→ Work task 1:
Answer these questions from the text about Ware's boxing.
(a) What job did Ware do at the sawmill?
(b) How tall is Ware?
(c) What record did Ware reach this year?

→ Selected text:
■ ■ ■

Ware, now 28, is finishing a bachelor’s degree and plans to teach physical education, first showed up in 2012. He’d been driving a forklift at a sawmill for a few years, helping his single mother pay off some debt, after high school in a small town outside Elkins, West Virginia, he said.

The sawmill shut down. He came to the Morgantown gym for jiu-jitsu, met McLaughlin and started boxing.

“He taught me how to fight as a short guy,” said Ware, who’s 5-foot-5. “That’s how I fell in love with boxing.”

Ware recalled having been hit only two or three times that hurt enough to remember. In training and sparring they work at landing punches to score points but not hurt each other, he said.

“My team is my family to me,” he said. His girlfriend, Callie Goodwin, is a boxer whom he helps train. Martial arts gave him a positive path and way to think in the absence of role models, he said.

The negative is cutting weight, he said. He walks around at about 145 to 150 pounds even while working out daily.

McLaughlin repeatedly drills boxers working in pairs to move forward, back and sideways, to block and slip jabs, properly duck hooks from the knees and to punch with limited exposure. “Angles, movement, that’s what we’re all about” he said.

After training only three months, Ware was asked to compete in place of an injured boxer and won. He later enrolled at the university and was on a winning streak that ended in the 2016 collegiate tournaments with a narrow regional final loss to a Naval Academy boxer and an opening round loss in the nationals to a Coast Guard Academy fighter he thought he beat.

Ware ramped up training to twice a day and came back to get the belt this year, raising his record to 12-2.

“They’re always tough. They’re always well-conditioned,” McLaughlin said of the military academy teams. “But we typically have better skills.”

“And so it’s just a matter if the person can prepare enough to weather the storm,” McLaughlin said. “Because if you run out of gas, you don’t have the skills anymore.”

■ ■ ■

Collection entries
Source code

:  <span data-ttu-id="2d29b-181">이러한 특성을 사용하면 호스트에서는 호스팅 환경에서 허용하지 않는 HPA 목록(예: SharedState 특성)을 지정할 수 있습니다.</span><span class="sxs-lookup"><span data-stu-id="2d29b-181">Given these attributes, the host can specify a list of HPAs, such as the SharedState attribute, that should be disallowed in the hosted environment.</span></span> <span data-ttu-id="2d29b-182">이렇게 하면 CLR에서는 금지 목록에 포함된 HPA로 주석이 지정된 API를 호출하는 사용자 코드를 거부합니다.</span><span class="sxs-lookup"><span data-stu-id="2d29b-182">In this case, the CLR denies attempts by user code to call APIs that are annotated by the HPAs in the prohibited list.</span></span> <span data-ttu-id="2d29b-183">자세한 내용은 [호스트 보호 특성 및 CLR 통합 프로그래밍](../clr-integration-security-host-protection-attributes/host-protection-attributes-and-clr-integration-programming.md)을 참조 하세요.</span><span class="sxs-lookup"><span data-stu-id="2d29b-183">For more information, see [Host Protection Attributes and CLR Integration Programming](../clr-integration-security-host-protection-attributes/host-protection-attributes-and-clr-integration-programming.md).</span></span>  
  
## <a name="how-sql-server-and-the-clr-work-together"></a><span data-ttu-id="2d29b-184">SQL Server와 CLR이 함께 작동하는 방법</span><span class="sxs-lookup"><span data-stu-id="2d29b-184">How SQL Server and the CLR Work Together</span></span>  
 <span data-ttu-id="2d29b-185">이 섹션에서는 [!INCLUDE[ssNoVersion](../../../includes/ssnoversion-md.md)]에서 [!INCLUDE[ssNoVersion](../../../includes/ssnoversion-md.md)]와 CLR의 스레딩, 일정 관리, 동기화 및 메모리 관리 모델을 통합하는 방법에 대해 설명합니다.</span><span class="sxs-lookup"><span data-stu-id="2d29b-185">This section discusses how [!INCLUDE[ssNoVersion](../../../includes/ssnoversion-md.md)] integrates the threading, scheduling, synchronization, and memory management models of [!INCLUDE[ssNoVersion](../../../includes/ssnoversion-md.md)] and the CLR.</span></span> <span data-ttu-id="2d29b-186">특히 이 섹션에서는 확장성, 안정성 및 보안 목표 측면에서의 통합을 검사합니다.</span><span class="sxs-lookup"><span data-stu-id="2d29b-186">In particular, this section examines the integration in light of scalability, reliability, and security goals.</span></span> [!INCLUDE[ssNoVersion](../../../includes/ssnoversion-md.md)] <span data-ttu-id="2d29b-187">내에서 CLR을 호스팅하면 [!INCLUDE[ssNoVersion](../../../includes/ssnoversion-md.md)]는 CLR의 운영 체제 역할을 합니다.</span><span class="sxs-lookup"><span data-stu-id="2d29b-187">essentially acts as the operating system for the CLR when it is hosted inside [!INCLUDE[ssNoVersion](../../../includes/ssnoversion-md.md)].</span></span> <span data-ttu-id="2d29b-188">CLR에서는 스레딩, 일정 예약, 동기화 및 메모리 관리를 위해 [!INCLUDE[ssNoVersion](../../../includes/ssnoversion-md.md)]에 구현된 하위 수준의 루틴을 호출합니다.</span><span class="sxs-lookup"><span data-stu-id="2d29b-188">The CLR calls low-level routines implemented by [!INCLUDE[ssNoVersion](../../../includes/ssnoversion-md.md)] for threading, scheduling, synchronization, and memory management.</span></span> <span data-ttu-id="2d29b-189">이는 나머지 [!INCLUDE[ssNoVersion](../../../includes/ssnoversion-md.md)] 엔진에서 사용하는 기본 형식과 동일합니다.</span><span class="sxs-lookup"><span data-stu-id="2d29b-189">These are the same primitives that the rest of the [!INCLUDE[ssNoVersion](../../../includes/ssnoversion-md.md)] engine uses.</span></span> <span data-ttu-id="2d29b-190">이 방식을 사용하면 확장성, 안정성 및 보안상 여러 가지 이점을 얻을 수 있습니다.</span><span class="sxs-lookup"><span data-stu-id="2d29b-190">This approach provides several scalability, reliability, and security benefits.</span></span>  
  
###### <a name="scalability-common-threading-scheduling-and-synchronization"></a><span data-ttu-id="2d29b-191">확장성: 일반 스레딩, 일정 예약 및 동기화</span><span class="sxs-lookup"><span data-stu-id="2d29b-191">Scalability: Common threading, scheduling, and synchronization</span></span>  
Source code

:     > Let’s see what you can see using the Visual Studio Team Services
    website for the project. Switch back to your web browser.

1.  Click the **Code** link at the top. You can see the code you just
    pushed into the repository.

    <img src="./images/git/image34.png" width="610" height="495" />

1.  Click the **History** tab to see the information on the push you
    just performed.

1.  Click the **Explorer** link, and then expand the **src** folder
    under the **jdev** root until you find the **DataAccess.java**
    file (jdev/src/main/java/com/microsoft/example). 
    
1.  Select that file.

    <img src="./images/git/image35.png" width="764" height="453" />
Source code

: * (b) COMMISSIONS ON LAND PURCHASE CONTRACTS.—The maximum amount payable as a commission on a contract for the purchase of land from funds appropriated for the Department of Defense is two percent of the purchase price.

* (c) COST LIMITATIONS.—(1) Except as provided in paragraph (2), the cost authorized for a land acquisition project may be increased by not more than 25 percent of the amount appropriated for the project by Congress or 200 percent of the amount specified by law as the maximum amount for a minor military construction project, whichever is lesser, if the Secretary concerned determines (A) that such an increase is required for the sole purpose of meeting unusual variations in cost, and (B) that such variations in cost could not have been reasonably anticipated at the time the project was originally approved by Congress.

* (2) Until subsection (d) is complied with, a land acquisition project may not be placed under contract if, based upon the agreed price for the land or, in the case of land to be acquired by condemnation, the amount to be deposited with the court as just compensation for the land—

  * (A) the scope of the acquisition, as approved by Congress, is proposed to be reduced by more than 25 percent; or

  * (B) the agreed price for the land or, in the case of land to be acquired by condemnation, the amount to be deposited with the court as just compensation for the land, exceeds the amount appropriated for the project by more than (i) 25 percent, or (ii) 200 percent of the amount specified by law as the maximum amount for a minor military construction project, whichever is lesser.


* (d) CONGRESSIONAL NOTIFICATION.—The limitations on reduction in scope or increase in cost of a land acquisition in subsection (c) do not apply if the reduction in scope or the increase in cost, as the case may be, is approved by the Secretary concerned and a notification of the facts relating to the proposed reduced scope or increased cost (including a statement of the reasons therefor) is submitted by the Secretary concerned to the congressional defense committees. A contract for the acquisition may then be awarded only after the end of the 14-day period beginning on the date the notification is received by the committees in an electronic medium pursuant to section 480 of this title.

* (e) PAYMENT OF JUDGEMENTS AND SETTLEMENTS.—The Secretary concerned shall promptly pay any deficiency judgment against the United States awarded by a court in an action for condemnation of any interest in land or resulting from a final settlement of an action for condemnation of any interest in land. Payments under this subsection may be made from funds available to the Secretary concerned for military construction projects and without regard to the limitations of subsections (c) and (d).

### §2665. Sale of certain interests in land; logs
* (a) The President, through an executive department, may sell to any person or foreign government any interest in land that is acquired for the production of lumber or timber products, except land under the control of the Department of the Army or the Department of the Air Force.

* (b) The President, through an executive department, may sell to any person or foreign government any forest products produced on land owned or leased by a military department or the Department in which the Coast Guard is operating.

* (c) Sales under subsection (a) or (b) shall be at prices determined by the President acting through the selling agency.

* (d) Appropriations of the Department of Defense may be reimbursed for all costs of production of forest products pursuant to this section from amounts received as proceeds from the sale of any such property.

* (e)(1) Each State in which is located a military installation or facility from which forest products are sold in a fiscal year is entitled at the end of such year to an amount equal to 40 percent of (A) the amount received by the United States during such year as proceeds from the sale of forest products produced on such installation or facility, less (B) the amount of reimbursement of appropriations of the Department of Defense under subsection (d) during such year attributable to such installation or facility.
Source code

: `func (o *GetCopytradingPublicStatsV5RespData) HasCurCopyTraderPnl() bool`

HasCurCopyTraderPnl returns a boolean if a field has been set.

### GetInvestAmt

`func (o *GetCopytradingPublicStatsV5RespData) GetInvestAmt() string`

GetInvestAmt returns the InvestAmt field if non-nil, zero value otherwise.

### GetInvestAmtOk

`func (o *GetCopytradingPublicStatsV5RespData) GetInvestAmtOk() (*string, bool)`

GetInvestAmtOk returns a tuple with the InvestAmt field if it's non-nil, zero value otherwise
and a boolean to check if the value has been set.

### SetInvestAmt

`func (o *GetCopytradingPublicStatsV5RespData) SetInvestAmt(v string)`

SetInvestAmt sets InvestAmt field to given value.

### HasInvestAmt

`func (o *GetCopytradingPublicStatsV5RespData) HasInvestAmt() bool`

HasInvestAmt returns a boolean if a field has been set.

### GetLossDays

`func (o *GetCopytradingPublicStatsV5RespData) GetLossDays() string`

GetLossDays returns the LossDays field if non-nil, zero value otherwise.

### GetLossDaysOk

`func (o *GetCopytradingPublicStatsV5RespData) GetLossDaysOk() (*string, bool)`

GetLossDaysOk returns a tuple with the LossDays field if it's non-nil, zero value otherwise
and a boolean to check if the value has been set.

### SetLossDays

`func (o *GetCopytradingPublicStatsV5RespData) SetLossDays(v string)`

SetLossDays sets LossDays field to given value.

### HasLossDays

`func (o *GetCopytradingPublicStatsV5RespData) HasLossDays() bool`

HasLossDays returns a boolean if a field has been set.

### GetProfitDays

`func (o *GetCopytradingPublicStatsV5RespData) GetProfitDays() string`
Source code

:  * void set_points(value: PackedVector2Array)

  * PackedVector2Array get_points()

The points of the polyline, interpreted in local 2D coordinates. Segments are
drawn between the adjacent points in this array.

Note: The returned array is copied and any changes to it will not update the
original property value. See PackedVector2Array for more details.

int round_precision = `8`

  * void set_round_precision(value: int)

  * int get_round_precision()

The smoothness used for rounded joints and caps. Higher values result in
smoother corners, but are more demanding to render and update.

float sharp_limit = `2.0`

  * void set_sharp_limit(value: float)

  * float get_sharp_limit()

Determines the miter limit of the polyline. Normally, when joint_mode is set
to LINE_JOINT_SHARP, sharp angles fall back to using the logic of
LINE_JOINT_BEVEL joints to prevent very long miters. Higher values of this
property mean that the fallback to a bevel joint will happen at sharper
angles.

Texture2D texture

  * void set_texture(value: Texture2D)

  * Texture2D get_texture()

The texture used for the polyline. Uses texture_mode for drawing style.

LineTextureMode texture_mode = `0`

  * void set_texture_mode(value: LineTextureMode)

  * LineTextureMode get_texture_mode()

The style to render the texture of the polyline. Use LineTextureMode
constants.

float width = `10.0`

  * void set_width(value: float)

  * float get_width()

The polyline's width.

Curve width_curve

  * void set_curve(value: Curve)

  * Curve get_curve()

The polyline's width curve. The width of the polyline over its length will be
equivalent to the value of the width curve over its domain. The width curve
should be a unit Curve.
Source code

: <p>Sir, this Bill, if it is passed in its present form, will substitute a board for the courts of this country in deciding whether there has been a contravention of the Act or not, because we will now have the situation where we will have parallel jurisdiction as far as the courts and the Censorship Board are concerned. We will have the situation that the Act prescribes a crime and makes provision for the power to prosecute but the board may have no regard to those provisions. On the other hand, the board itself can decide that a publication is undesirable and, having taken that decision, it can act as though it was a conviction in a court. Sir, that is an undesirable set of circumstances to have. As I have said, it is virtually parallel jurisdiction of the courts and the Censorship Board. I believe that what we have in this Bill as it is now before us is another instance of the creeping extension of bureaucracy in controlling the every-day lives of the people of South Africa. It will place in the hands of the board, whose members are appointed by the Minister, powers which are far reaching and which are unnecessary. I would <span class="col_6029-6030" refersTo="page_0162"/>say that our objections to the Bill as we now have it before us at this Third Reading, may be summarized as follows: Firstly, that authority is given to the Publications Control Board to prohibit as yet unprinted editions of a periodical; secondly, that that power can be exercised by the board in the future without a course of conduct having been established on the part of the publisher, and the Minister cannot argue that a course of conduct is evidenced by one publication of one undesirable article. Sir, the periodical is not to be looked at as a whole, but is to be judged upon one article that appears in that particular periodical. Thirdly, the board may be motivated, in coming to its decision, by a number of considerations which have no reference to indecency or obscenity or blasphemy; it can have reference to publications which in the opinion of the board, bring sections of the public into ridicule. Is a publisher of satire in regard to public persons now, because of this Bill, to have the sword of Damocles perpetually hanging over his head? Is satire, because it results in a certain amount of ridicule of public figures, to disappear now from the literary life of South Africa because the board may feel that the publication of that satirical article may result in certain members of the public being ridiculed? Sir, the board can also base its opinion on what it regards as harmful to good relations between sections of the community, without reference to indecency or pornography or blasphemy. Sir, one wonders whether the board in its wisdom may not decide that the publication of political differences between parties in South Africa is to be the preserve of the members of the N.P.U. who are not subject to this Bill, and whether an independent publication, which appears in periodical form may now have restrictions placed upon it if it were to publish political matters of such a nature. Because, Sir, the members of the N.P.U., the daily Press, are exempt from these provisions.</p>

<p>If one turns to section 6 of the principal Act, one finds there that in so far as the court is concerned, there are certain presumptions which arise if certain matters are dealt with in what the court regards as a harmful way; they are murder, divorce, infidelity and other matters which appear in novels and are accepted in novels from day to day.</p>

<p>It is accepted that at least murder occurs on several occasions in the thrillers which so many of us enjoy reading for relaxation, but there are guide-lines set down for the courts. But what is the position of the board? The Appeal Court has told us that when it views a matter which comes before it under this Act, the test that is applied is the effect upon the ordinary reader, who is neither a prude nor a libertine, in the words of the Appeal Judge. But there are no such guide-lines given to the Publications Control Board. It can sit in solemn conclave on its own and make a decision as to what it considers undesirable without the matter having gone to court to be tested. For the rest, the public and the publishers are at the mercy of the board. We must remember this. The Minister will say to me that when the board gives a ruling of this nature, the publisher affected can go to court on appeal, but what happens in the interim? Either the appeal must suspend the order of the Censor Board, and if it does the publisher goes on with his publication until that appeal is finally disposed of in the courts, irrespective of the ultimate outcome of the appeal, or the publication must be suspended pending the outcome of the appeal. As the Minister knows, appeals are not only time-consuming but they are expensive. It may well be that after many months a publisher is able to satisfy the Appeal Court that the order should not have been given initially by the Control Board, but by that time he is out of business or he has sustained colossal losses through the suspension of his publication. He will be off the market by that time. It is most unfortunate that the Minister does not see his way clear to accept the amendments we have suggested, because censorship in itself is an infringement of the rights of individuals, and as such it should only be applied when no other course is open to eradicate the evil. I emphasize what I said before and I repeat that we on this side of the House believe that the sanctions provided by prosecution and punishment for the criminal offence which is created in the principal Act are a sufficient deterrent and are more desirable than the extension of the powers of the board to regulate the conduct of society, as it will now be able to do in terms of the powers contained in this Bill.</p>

■ ■ ■

→ Work task 2: Swap "Click" for "Open" in the entries, from the line containing "scheduling, and synchronization</span></span>" through the line containing "Select that file.", and return only those lines with nothing else changed.

→ Task result 1:
(a) He drove a forklift.
(b) He is 5-foot-5.
(c) His record reached 12-2.

→ Task result 2:
###### <a name="scalability-common-threading-scheduling-and-synchronization"></a><span data-ttu-id="2d29b-191">확장성: 일반 스레딩, 일정 예약 및 동기화</span><span class="sxs-lookup"><span data-stu-id="2d29b-191">Scalability: Common threading, scheduling, and synchronization</span></span>  
Source code

:     > Let’s see what you can see using the Visual Studio Team Services
    website for the project. Switch back to your web browser.

1.  Open the **Code** link at the top. You can see the code you just
    pushed into the repository.

    <img src="./images/git/image34.png" width="610" height="495" />

1.  Open the **History** tab to see the information on the push you
    just performed.

1.  Open the **Explorer** link, and then expand the **src** folder
    under the **jdev** root until you find the **DataAccess.java**
    file (jdev/src/main/java/com/microsoft/example). 
    
1.  Select that file.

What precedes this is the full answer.